Exercise. Whenever the word "ОВОЩИ" shows up in a line of the data, copy that line.

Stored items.
================================

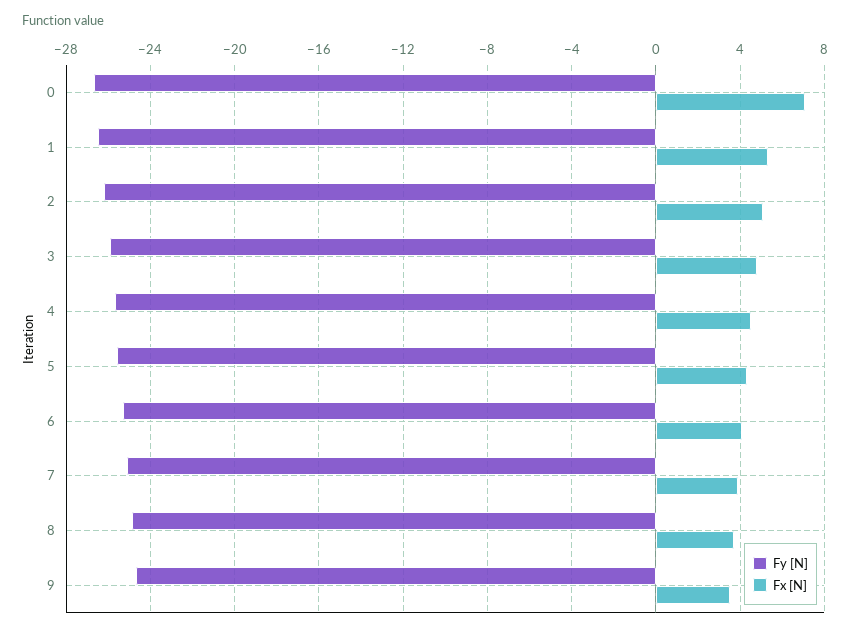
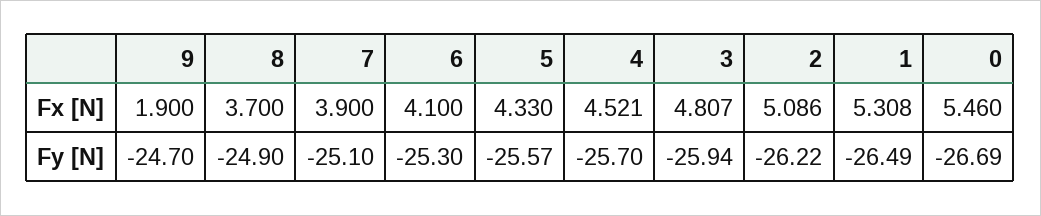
  {
    "Fy [N]": {
      "0": -26.69,
      "1": -26.49,
      "2": -26.22,
      "3": -25.94,
      "4": -25.7,
      "5": -25.57,
      "6": -25.3,
      "7": -25.1,
      "8": -24.9,
      "9": -24.7
    },
    "Fx [N]": {
-     "0": 7,
+     "0": 5.46,
      "1": 5.308,
      "2": 5.086,
      "3": 4.807,
      "4": 4.521,
      "5": 4.33,
      "6": 4.1,
      "7": 3.9,
      "8": 3.7,
-     "9": 3.5
+     "9": 1.9
    }
  }

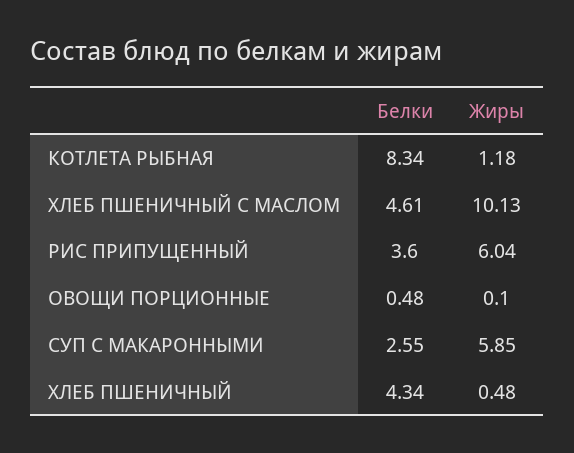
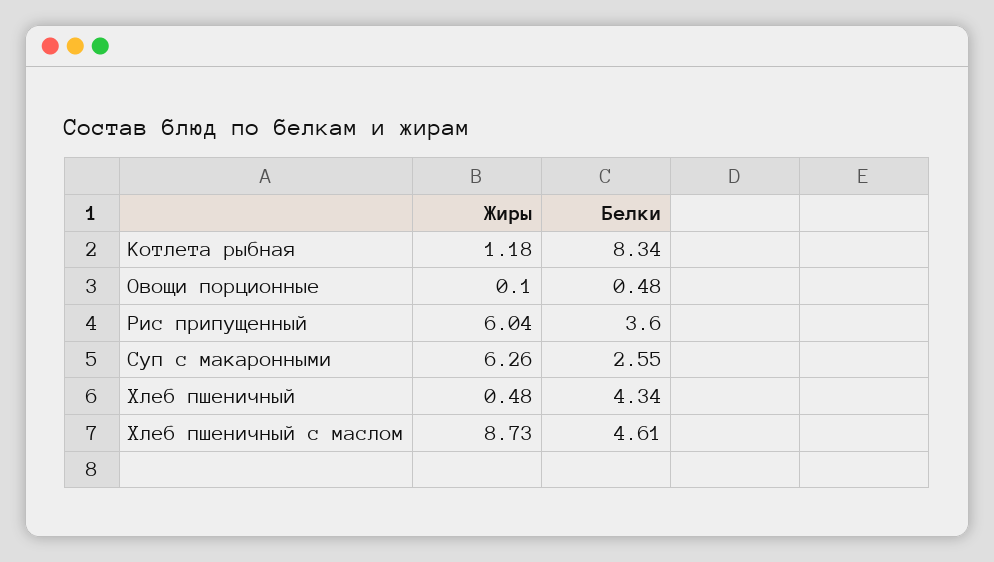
  {
    "Белки": {
      "КОТЛЕТА РЫБНАЯ": 8.34,
      "ХЛЕБ ПШЕНИЧНЫЙ С МАСЛОМ": 4.61,
      "РИС ПРИПУЩЕННЫЙ": 3.6,
      "ОВОЩИ ПОРЦИОННЫЕ": 0.48,
      "СУП С МАКАРОННЫМИ": 2.55,
      "ХЛЕБ ПШЕНИЧНЫЙ": 4.34
    },
    "Жиры": {
      "КОТЛЕТА РЫБНАЯ": 1.18,
-     "ХЛЕБ ПШЕНИЧНЫЙ С МАСЛОМ": 10.13,
+     "ХЛЕБ ПШЕНИЧНЫЙ С МАСЛОМ": 8.73,
      "РИС ПРИПУЩЕННЫЙ": 6.04,
      "ОВОЩИ ПОРЦИОННЫЕ": 0.1,
-     "СУП С МАКАРОННЫМИ": 5.85,
+     "СУП С МАКАРОННЫМИ": 6.26,
      "ХЛЕБ ПШЕНИЧНЫЙ": 0.48
    }
  }

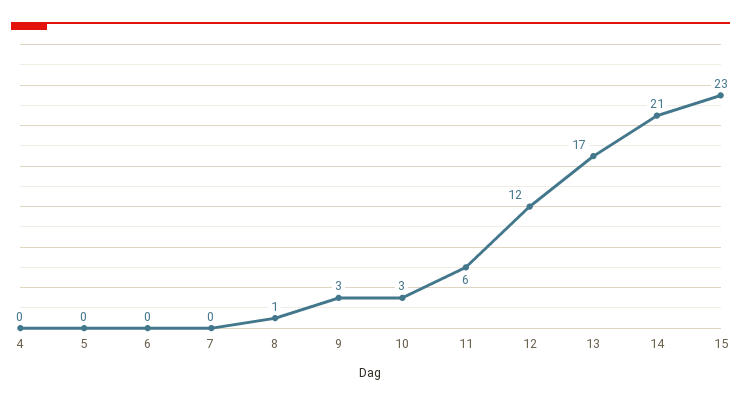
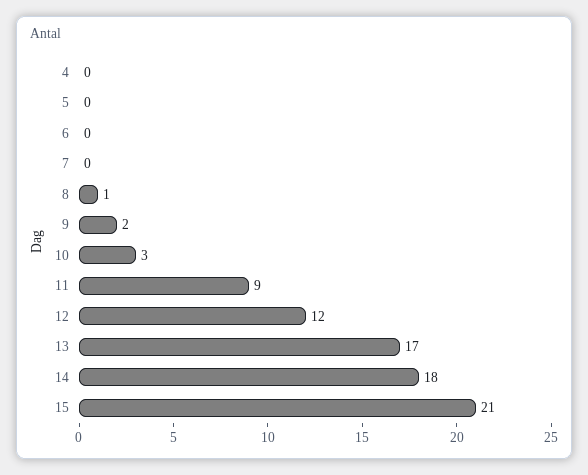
  {
    "4": 0,
    "5": 0,
    "6": 0,
    "7": 0,
    "8": 1,
-   "9": 3,
+   "9": 2,
    "10": 3,
-   "11": 6,
+   "11": 9,
    "12": 12,
    "13": 17,
-   "14": 21,
+   "14": 18,
-   "15": 23
+   "15": 21
  }

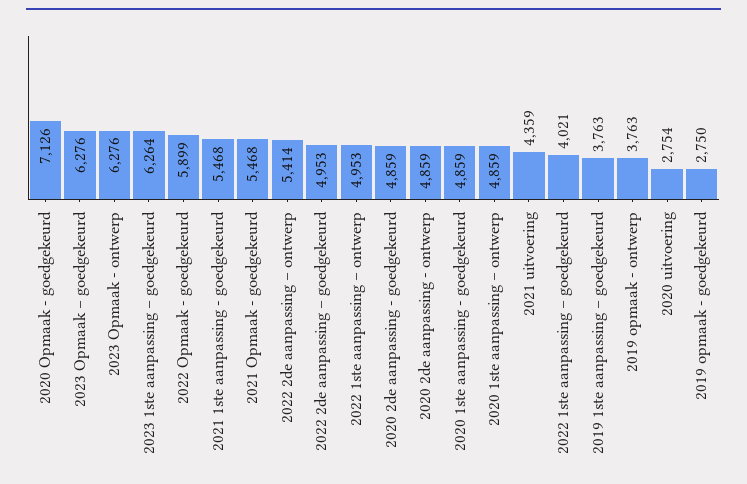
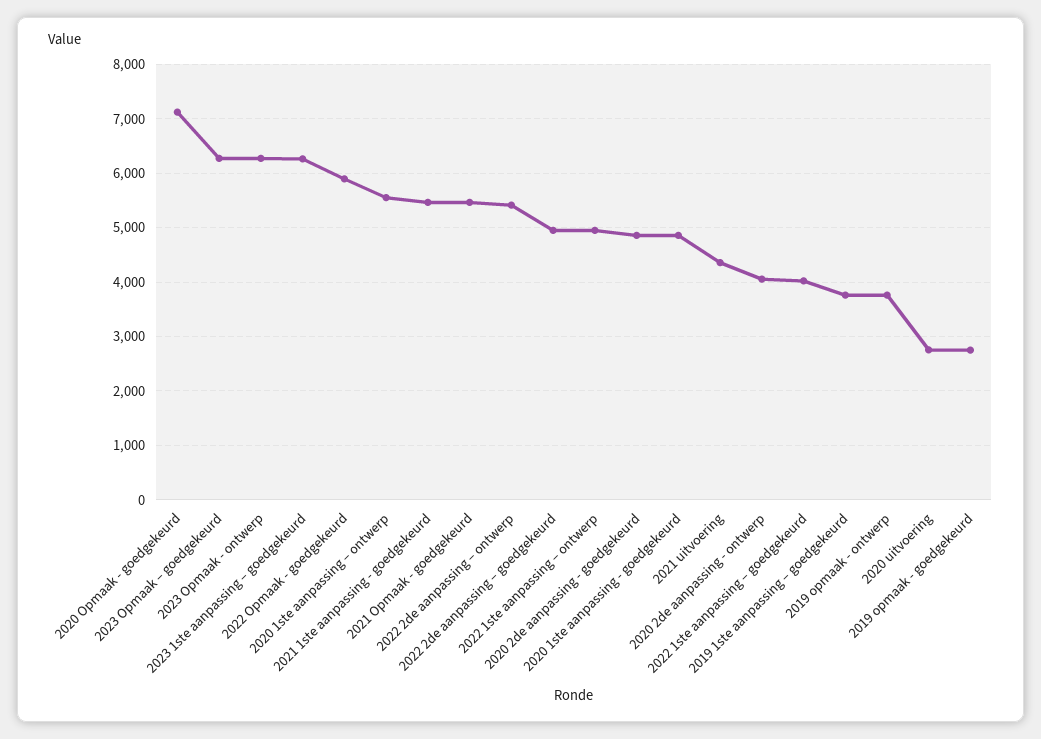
  {
    "2020 Opmaak - goedgekeurd": 7126,
    "2023 Opmaak – goedgekeurd": 6276,
    "2023 Opmaak - ontwerp": 6276,
    "2023 1ste aanpassing – goedgekeurd": 6264,
    "2022 Opmaak - goedgekeurd": 5899,
    "2021 1ste aanpassing - goedgekeurd": 5468,
    "2021 Opmaak - goedgekeurd": 5468,
    "2022 2de aanpassing – ontwerp": 5414,
    "2022 2de aanpassing – goedgekeurd": 4953,
    "2022 1ste aanpassing – ontwerp": 4953,
    "2020 2de aanpassing - goedgekeurd": 4859,
-   "2020 2de aanpassing - ontwerp": 4859,
+   "2020 2de aanpassing - ontwerp": 4000,
    "2020 1ste aanpassing - goedgekeurd": 4859,
-   "2020 1ste aanpassing – ontwerp": 4859,
+   "2020 1ste aanpassing – ontwerp": 5600,
    "2021 uitvoering": 4359,
    "2022 1ste aanpassing – goedgekeurd": 4021,
    "2019 1ste aanpassing – goedgekeurd": 3763,
    "2019 opmaak - ontwerp": 3763,
    "2020 uitvoering": 2754,
    "2019 opmaak - goedgekeurd": 2750
  }

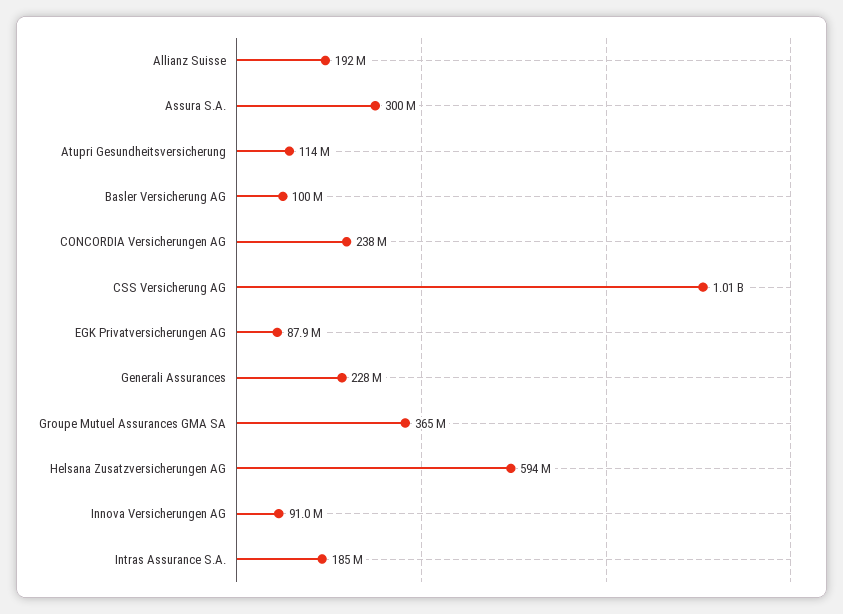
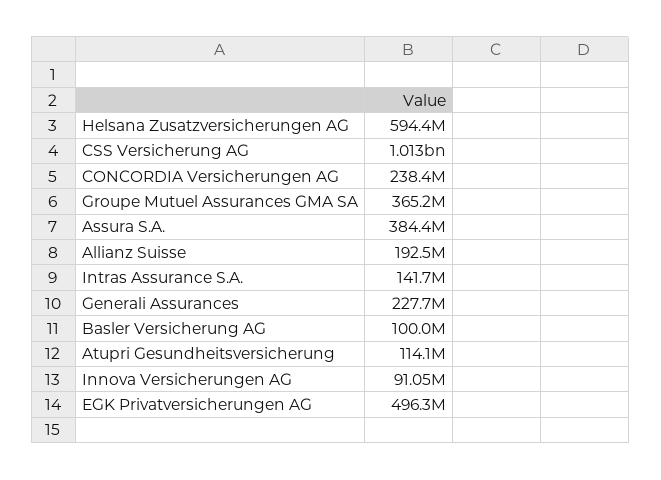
  {
    "Allianz Suisse": 192500000,
-   "Assura S.A.": 300000000,
+   "Assura S.A.": 384400000,
    "Atupri Gesundheitsversicherung": 114100000,
    "Basler Versicherung AG": 100000000,
    "CONCORDIA Versicherungen AG": 238400000,
    "CSS Versicherung AG": 1013000000,
-   "EGK Privatversicherungen AG": 87900000,
+   "EGK Privatversicherungen AG": 496300000,
    "Generali Assurances": 227700000,
    "Groupe Mutuel Assurances GMA SA": 365200000,
    "Helsana Zusatzversicherungen AG": 594400000,
    "Innova Versicherungen AG": 91050000,
-   "Intras Assurance S.A.": 185000000
+   "Intras Assurance S.A.": 141700000
  }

================================

Answer space.
      "ОВОЩИ ПОРЦИОННЫЕ": 0.48,
      "ОВОЩИ ПОРЦИОННЫЕ": 0.1,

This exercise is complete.